Directions:
In the stretch from the line containing "and then encrypted." through the line containing "In BuyerFrontEnd service, the", swap "first" for "initially" and write out those lines alone, with everything else left as it is.
Task inputs: Begin
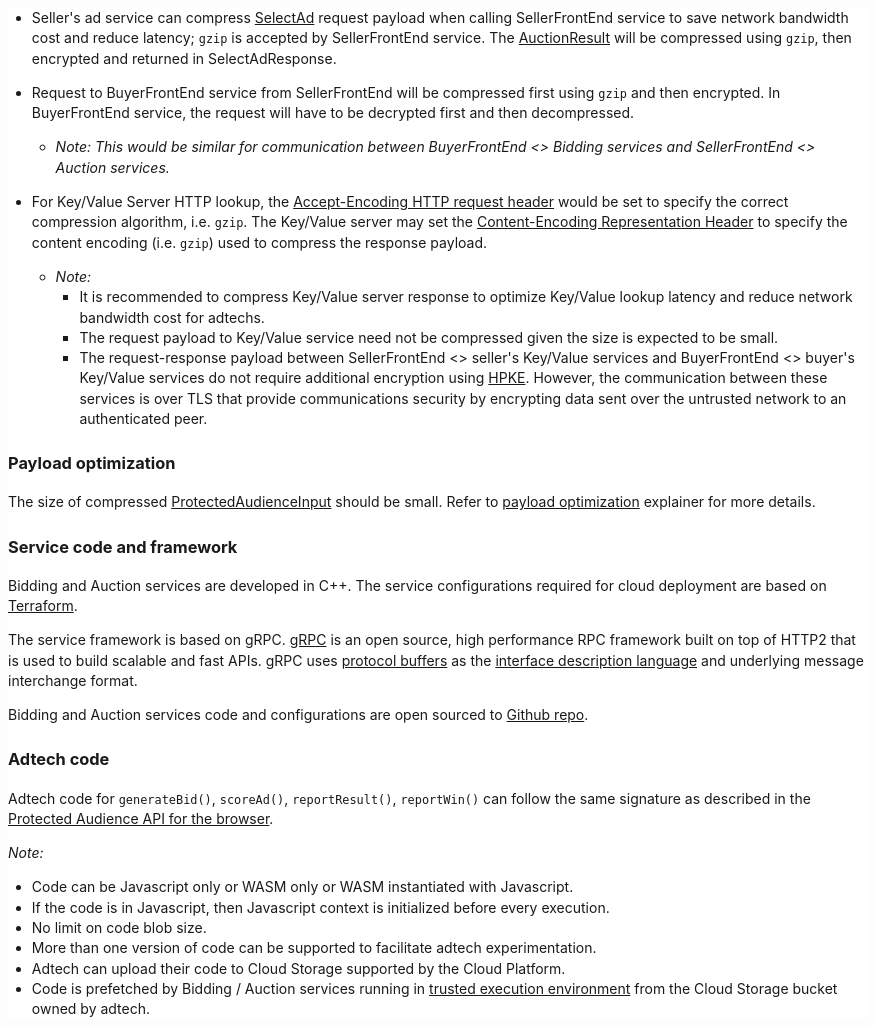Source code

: * Seller's ad service can compress [SelectAd][35] request payload when calling SellerFrontEnd service to save
  network bandwidth cost and reduce latency; `gzip` is accepted by SellerFrontEnd service. The 
  [AuctionResult][84] will be compressed using `gzip`, then encrypted and returned in SelectAdResponse.

* Request to BuyerFrontEnd service from SellerFrontEnd will be compressed first using `gzip` and then encrypted.
  In BuyerFrontEnd service, the request will have to be decrypted first and then decompressed.
    * _Note: This would be similar for communication between BuyerFrontEnd <> Bidding services and
      SellerFrontEnd <> Auction services._

* For Key/Value Server HTTP lookup, the [Accept-Encoding HTTP request header][38] would be set to specify the
  correct compression algorithm, i.e. `gzip`. The Key/Value server may set the [Content-Encoding Representation Header][39]
  to specify the content encoding (i.e. `gzip`) used to compress the response payload. 
    * _Note:_
         * It is recommended to compress Key/Value server response to optimize Key/Value lookup latency and reduce
           network bandwidth cost for adtechs.
         * The request payload to Key/Value service need not be compressed given the size is expected to be small.
         * The request-response payload between SellerFrontEnd <> seller's Key/Value services and
           BuyerFrontEnd <> buyer's Key/Value services do not require additional encryption using [HPKE][48]. 
           However, the communication between these services is over TLS that provide communications security
           by encrypting data sent over the untrusted network to an authenticated peer. 

### Payload optimization

The size of compressed [ProtectedAudienceInput][9] should be small. Refer to
[payload optimization][51] explainer for more details.

### Service code and framework

Bidding and Auction services are developed in C++. The service configurations required for cloud deployment
are based on [Terraform][16].

The service framework is based on gRPC. [gRPC][12] is an open source, high performance RPC framework built
on top of HTTP2 that is used to build scalable and fast APIs. gRPC uses [protocol buffers][13] as the
[interface description language][14] and underlying message interchange format.

Bidding and Auction services code and configurations are open sourced to [Github repo][59].

### Adtech code 

Adtech code for `generateBid()`, `scoreAd()`, `reportResult()`, `reportWin()` can follow
the same signature as described in the [Protected Audience API for the browser][28]. 

_Note:_
  * Code can be Javascript only or WASM only or WASM instantiated with Javascript.
  * If the code is in Javascript, then Javascript context is initialized before every execution.
  * No limit on code blob size.
  * More than one version of code can be supported to facilitate adtech experimentation.
  * Adtech can upload their code to Cloud Storage supported by the Cloud Platform.
  * Code is prefetched by Bidding / Auction services running in [trusted execution environment][29]
    from the Cloud Storage bucket owned by adtech.


[4]: https://privacysandbox.com
[5]: https://github.com/WICG/turtledove/blob/main/FLEDGE.md
[6]: https://github.com/privacysandbox/fledge-docs/blob/main/trusted_services_overview.md
[7]: https://developer.android.com/design-for-safety/privacy-sandbox/protected-audience-bidding-and-auction-integration
[8]: https://github.com/WICG/privacy-preserving-ads/tree/main?tab=readme-ov-file#ad-selection-api-proposal
[9]: #protectedaudienceinput
[10]: https://github.com/privacysandbox/fledge-docs/blob/main/trusted_services_overview.md#key-management-systems
[11]: https://github.com/privacysandbox/fledge-docs/blob/main/trusted_services_overview.md#fledge-services
[12]: https://grpc.io
[13]: https://developers.google.com/protocol-buffers
[14]: https://en.wikipedia.org/wiki/Interface_description_language
[15]: https://developers.google.com/protocol-buffers/docs/proto3
[16]: https://www.terraform.io/
[17]: https://github.com/privacysandbox
[18]: https://developers.google.com/protocol-buffers/docs/proto3#json
[19]: https://github.com/privacysandbox/fledge-docs/blob/main/trusted_services_overview.md#client-to-service-communication
[20]: #seller-ad-service
[21]: #sellerfrontend-service
[22]: #buyerfrontend-service
[23]: #auction-service
[24]: https://developer.android.com/design-for-safety/privacy-sandbox/fledge
[25]: https://github.com/WICG/turtledove/blob/main/FLEDGE.md#21-initiating-an-on-device-auction
[26]: https://github.com/chatterjee-priyanka
[27]: https://developer.chrome.com/blog/bidding-and-auction-services-availability
[28]: https://github.com/WICG/turtledove/blob/main/FLEDGE.md
[29]: https://github.com/privacysandbox/fledge-docs/blob/main/trusted_services_overview.md#trusted-execution-environment
[30]: https://aws.amazon.com/ec2/nitro/nitro-enclaves/
[31]: https://cloud.google.com/blog/products/identity-security/announcing-confidential-space
[32]: https://cloud.google.com/confidential-computing
[33]: https://github.com/privacysandbox
[34]: https://github.com/WICG/turtledove/blob/main/FLEDGE.md
[35]: #sellerfrontend-service-and-api-endpoints
[36]: #buyerfrontend-service-and-api-endpoints
[37]: https://github.com/WICG/turtledove/blob/main/FLEDGE.md#23-scoring-bids
[38]: https://developer.mozilla.org/en-US/docs/Web/HTTP/Headers/Accept-Encoding
[39]: https://developer.mozilla.org/en-US/docs/Web/HTTP/Headers/Content-Encoding
[40]: https://github.com/WICG/turtledove/blob/main/FLEDGE.md#31-fetching-real-time-data-from-a-trusted-server
[41]: https://github.com/WICG/turtledove/blob/main/FLEDGE.md#32-on-device-bidding
[42]: #bidding-service
[43]: https://github.com/WICG/turtledove/blob/main/FLEDGE.md#5-event-level-reporting-for-now
[44]: https://github.com/WICG/turtledove/blob/main/FLEDGE.md#35-filtering-and-prioritizing-interest-groups
[45]: https://www.envoyproxy.io/
[46]: https://developer.mozilla.org/en-US/docs/Web/HTTP/Headers/Forwarded
[47]: https://github.com/grpc/grpc-go/blob/master/Documentation/grpc-metadata.md#constructing-metadata
[48]: https://datatracker.ietf.org/doc/rfc9180/
[49]: #adwithbid
[50]: https://datatracker.ietf.org/wg/ohttp/about/
[51]: https://github.com/privacysandbox/fledge-docs/blob/main/bidding-auction-services-payload-optimization.md
[52]: https://github.com/privacysandbox/fledge-docs/blob/main/bidding_auction_services_aws_guide.md
[53]: https://github.com/privacysandbox/fledge-docs/blob/main/bidding_auction_services_gcp_guide.md
[54]: https://github.com/WICG/turtledove/blob/main/FLEDGE_browser_bidding_and_auction_API.md
[55]: https://github.com/privacysandbox/fledge-docs/blob/main/bidding_auction_services_multi_seller_auctions.md
[56]: https://github.com/privacysandbox/fledge-docs/blob/main/bidding_auction_services_system_design.md
[57]: https://github.com/privacysandbox/fledge-docs#bidding-and-auction-services
[58]: https://github.com/privacysandbox/fledge-docs#server-productionization
[59]: https://github.com/privacysandbox/bidding-auction-servers
[60]: https://github.com/privacysandbox/fledge-docs/blob/main/debugging_protected_audience_api_services.md
[61]: https://github.com/privacysandbox/fledge-docs/blob/main/bidding_auction_services_system_design.md#adtech-code-execution-engine
[62]: https://github.com/privacysandbox/fledge-docs/blob/main/monitoring_protected_audience_api_services.md
[63]: https://github.com/privacysandbox/fledge-docs/blob/main/bidding_auction_services_system_design.md#fake-requests--chaffs-to-dsp
[64]: https://github.com/privacysandbox/fledge-docs/blob/main/bidding_auction_services_system_design.md#code-blob-fetch-and-code-version
[65]: https://github.com/privacysandbox/fledge-docs/blob/main/bidding_auction_services_gcp_guide.md#cloud-logging
[66]: #protectedaudienceinput
[67]: #scoread
[68]: #seller-byos-key-value-service
[69]: #generatebid
[70]: #buyer-byos-keyvalue-service
[71]: #sellerfrontend-service-configurations
[72]: #auction-service-configurations
[73]: #buyerfrontend-service-configurations
[74]: #bidding-service-configurations
[75]: #reportresult
[76]: #reportwin
[77]: https://github.com/privacysandbox/fledge-docs/blob/main/bidding_auction_services_system_design.md#sellers-ad-service
[78]: https://github.com/privacysandbox/fledge-docs/blob/main/bidding_auction_services_system_design.md#sellerfrontend-service
[79]: https://github.com/privacysandbox/fledge-docs/blob/main/bidding_auction_services_system_design.md#auction-service
[80]: https://github.com/privacysandbox/fledge-docs/blob/main/bidding_auction_services_system_design.md#buyerfrontend-service
[81]: https://github.com/privacysandbox/fledge-docs/blob/main/bidding_auction_services_system_design.md#bidding-service
[82]: #buyerinput
[83]: #unified-request
[84]: #auctionresult
[85]: #enroll-with-coordinators
[86]: https://github.com/privacysandbox/fledge-docs/blob/main/bidding_auction_services_system_design.md#adtech-code-execution-engine
[87]: https://en.wikipedia.org/wiki/Service_mesh
[88]: #spec-for-ssp
[89]: #spec-for-dsp
[90]: #metadata-forwarding
[91]: #filtering-in-buyers-keyvalue-service
[92]: https://github.com/privacysandbox/fledge-docs/blob/main/debugging_protected_audience_api_services.md#adtech-consented-debugging
[93]: #logging
[94]: #metadata-added-by-client
[95]: #metadata-forwarded-by-sellers-ad-service
[96]: #metadata-forwarded-by-sellerfrontend-service
[97]: #metadata-forwarded-by-buyerfrontend-service
[98]: #supported-public-cloud-platforms
[100]: https://github.com/privacysandbox/bidding-auction-servers/blob/main/production/deploy/aws/terraform/environment/demo/buyer/buyer.tf
[101]: https://github.com/privacysandbox/bidding-auction-servers/blob/main/production/deploy/aws/terraform/environment/demo/seller/seller.tf
[102]: https://github.com/privacysandbox/bidding-auction-servers/blob/main/production/deploy/gcp/terraform/environment/demo/buyer/buyer.tf
[103]: https://github.com/privacysandbox/bidding-auction-servers/blob/main/production/deploy/gcp/terraform/environment/demo/seller/seller.tf
[104]: https://github.com/privacysandbox/bidding-auction-servers/blob/main/production/packaging/README.md
[105]: https://github.com/privacysandbox/bidding-auction-servers/blob/main/production/deploy/gcp/terraform/environment/demo/README.md
[106]: https://github.com/privacysandbox/bidding-auction-servers/blob/main/production/deploy/aws/terraform/environment/demo/README.md
[107]: https://cloud.google.com/iam/docs/service-account-overview
[108]: https://github.com/privacysandbox/bidding-auction-servers/blob/main/api/bidding_auction_servers.proto#L27
[109]: https://github.com/privacysandbox/bidding-auction-servers/blob/main/api/bidding_auction_servers.proto#L51
[110]: https://github.com/privacysandbox/bidding-auction-servers/blob/main/api/bidding_auction_servers.proto#L118
[111]: https://github.com/privacysandbox/bidding-auction-servers/blob/main/api/bidding_auction_servers.proto#L136
[112]: https://github.com/privacysandbox/bidding-auction-servers/blob/main/api/bidding_auction_servers.proto#L143
[113]: https://github.com/privacysandbox/bidding-auction-servers/blob/main/api/bidding_auction_servers.proto#L210
[114]: https://github.com/privacysandbox/bidding-auction-servers/blob/main/api/bidding_auction_servers.proto#L369
[115]: https://github.com/privacysandbox/bidding-auction-servers/blob/main/api/bidding_auction_servers.proto#L380
[116]: https://github.com/privacysandbox/bidding-auction-servers/blob/main/api/bidding_auction_servers.proto#L459
[117]: https://github.com/privacysandbox/bidding-auction-servers/blob/main/api/bidding_auction_servers.proto#L503
[118]: https://github.com/privacysandbox/bidding-auction-servers/blob/main/api/bidding_auction_servers.proto#L638
[119]: https://github.com/privacysandbox/bidding-auction-servers/blob/main/api/bidding_auction_servers.proto#L867
[120]: https://github.com/privacysandbox/bidding-auction-servers/blob/main/api/bidding_auction_servers.proto#L892
[121]: https://github.com/privacysandbox/bidding-auction-servers/blob/main/api/bidding_auction_servers.proto
[122]: https://cbor.io/
[123]: https://github.com/privacysandbox/bidding-auction-servers/blob/main/services/seller_frontend_service/schemas/auction_request.json
[124]: https://github.com/privacysandbox/bidding-auction-servers/blob/main/services/seller_frontend_service/schemas/interest_group.json
[125]: https://github.com/privacysandbox/bidding-auction-servers/blob/main/services/seller_frontend_service/schemas/auction_response.json
[126]: #web-platform-schemas
[127]: #timeline-and-roadmap
[128]: #onboarding-and-alpha-testing-guide
[129]: #specifications-for-adtechs
[130]: #high-level-design
[131]: #service-apis
[132]: #data-format
[133]: https://github.com/privacysandbox/fledge-docs/blob/main/bidding_auction_services_multi_seller_auctions.md#device-orchestrated-component-auctions
[134]: https://github.com/privacysandbox/fledge-docs/blob/main/bidding_auction_services_multi_seller_auctions.md#server-orchestrated-component-auction
[135]: https://github.com/privacysandbox/fledge-docs/blob/main/bidding_auction_event_level_reporting.md
[136]: https://github.com/privacysandbox/bidding-auction-servers/tree/main/tools/secure_invoke
[137]: https://github.com/privacysandbox/bidding-auction-servers/blob/main/tools/secure_invoke/README.md
[138]: https://github.com/privacysandbox/protected-auction-services-docs/blob/main/public_cloud_tees.md
[139]: https://github.com/privacysandbox/protected-auction-services-docs/blob/main/monitoring_protected_audience_api_services.md#list-of-metrics
[140]: https://github.com/privacysandbox/protected-auction-services-docs/blob/main/monitoring_protected_audience_api_services.md
[141]: https://github.com/WICG/privacy-preserving-ads/blob/main/Auction%20&%20Infrastructure%20Design.md#infrastructure-design-elements
[142]: https://github.com/privacysandbox/protected-auction-services-docs/blob/main/bidding_auction_services_protected_app_signals.md
[143]: https://github.com/privacysandbox/protected-auction-services-docs/blob/main/protected_audience_auctions_mixed_mode.md
[144]: https://github.com/privacysandbox/protected-auction-services-docs/blob/main/bidding_auction_services_onboarding_self_serve_guide.md
[145]: https://github.com/privacysandbox/protected-auction-services-docs/blob/main/monitoring_protected_audience_api_services.md
[146]: https://github.com/privacysandbox/protected-auction-services-docs/blob/main/debugging_protected_audience_api_services.md
[147]: https://github.com/privacysandbox/protected-auction-services-docs/tree/main?tab=readme-ov-file#protected-auction-services-documentation
[148]: https://en.wikipedia.org/wiki/Supply-side_platform
[149]: https://en.wikipedia.org/wiki/Demand-side_platform
[150]: https://github.com/privacysandbox/protected-auction-services-docs/blob/main/bidding-auction-services-payload-optimization.md#payload-optimization-guide-for-sellers--ssps
[151]: https://github.com/privacysandbox/protected-auction-services-docs/blob/main/roma_bring_your_own_binary.md
[152]: https://developers.google.com/privacy-sandbox/private-advertising/protected-audience/android/protected-app-signals
[153]: https://github.com/privacysandbox/protected-auction-services-docs/blob/main/bidding_auction_services_system_design.md#adtech-code-execution-engine
[154]: https://github.com/privacysandbox/protected-auction-services-docs/blob/main/bidding_auction_cost.md
[155]: https://github.com/privacysandbox/protected-auction-services-docs/blob/main/protected_app_signals_cost.md
[156]: https://github.com/WICG/protected-auction-services-discussion
[157]: https://github.com/privacysandbox/bidding-auction-servers/releases
[158]: https://github.com/WICG/turtledove/blob/main/FLEDGE.md#1-browsers-record-interest-groups
[159]: https://github.com/privacysandbox/protected-auction-services-docs/blob/main/bidding-auction-services-payload-optimization.md#payload-optimization-guide-for-buyers--dsps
Task inputs: End
Written response:
* Request to BuyerFrontEnd service from SellerFrontEnd will be compressed initially using `gzip` and then encrypted.
  In BuyerFrontEnd service, the request will have to be decrypted initially and then decompressed.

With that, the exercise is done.